Earnings, Cash & Competitive Moat
Analysts covering Qorvo expect earnings per share to grow 158% over the next 12 months, although estimates will likely change after earnings.
Although earnings are important, we believe cash is king because you can't use accounting profits to pay the bills. Qorvo's free cash flow came in at $466.5 million in Q3, up 130% year on year.
As you can see above, Qorvo produced free cash flow of $567.7 million in the last year, which is 13.8% of revenue. It's good to see Qorvo generate positive free cash flow since it allows the company to strengthen its balance street, but we'd be uncomfortable if its FCF margin dropped any lower.
Return on Invested Capital (ROIC)
EPS and free cash flow tell us whether a company's revenue growth was profitable. But was it capital-efficient? If two companies had equal growth, we’d prefer the one with lower reinvestment requirements.
Understanding a company’s ROIC (return on invested capital) gives us insight into this because it factors the total debt and equity needed to generate operating profits. This metric is a proxy for not only the capital efficiency of a business but also a management team's ability to allocate limited resources.
Qorvo's five-year average ROIC was 9.8%, somewhat low compared to the best semiconductor companies that consistently pump out 35%+. Its returns suggest it historically did a subpar job investing in profitable growth initiatives.

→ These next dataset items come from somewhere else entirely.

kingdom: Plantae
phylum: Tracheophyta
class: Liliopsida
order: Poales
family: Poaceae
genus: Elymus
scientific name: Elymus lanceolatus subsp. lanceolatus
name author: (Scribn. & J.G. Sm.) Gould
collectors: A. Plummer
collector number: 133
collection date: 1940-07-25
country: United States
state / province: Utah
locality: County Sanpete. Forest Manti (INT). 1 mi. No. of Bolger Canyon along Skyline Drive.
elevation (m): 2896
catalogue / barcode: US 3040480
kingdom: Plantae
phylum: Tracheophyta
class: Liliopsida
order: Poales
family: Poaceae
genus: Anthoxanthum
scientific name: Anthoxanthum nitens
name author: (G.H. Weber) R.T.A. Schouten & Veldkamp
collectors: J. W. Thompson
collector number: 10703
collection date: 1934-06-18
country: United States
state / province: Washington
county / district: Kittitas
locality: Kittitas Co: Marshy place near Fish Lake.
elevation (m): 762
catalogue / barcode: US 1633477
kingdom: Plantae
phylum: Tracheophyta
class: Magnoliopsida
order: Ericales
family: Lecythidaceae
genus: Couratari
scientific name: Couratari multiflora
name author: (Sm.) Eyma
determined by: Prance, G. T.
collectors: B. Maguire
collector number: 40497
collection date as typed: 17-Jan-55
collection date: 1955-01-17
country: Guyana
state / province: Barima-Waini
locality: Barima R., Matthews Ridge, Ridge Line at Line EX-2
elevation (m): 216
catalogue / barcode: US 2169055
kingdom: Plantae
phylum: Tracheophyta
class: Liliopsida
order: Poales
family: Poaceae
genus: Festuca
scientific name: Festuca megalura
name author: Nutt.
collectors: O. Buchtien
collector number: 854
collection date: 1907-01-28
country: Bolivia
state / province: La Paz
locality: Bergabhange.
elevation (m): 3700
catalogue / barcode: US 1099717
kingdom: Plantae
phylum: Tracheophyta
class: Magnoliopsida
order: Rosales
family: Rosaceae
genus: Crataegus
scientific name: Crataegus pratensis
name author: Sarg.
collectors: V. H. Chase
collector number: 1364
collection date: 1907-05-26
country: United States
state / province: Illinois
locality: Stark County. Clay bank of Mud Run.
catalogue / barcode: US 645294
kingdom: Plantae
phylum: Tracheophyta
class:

The trend in its ROIC, however, is often what surprises the market and drives the stock price. Unfortunately, over the last two years, Qorvo's ROIC has averaged a 5.3 percentage point decrease each year. In conjunction with its already low returns, these declines are a red flag and suggest the company's profitable investment opportunities are fewer than in the past.
Key Takeaways from Qorvo's Q3 Results
We were impressed by Qorvo's strong improvement in inventory levels, and its revenue, EPS, and free cash flow topped Wall Street's estimates. These beats were driven by strong performance in its advanced cellular group segment ($846 million of revenue versus consensus estimates of $753 million). Looking ahead, next quarter's revenue and EPS guidance also beat expectations. Zooming out, we think this was a great quarter that should delight shareholders. The stock is up 6.3% after reporting and currently trades at $106 per share.
Is Now The Time?
When considering an investment in Qorvo, investors should take into account its valuation and business qualities as well as what's happened in the latest quarter.
We cheer for everyone who's making the lives of others easier through technology, but in the case of Qorvo, we'll be cheering from the sidelines. Its revenue growth has been weak over the last three years, and analysts expect growth to deteriorate from here. On top of that, its relatively low ROIC suggests it has struggled to grow profits historically, and its gross margin indicate some combination of pricing pressures or rising production costs.
Qorvo's price-to-earnings ratio based on the next 12 months is 14.3x. While we have no doubt one can find things to like about the company, and the price is not completely unreasonable, we think that at the moment there might be better opportunities in the market.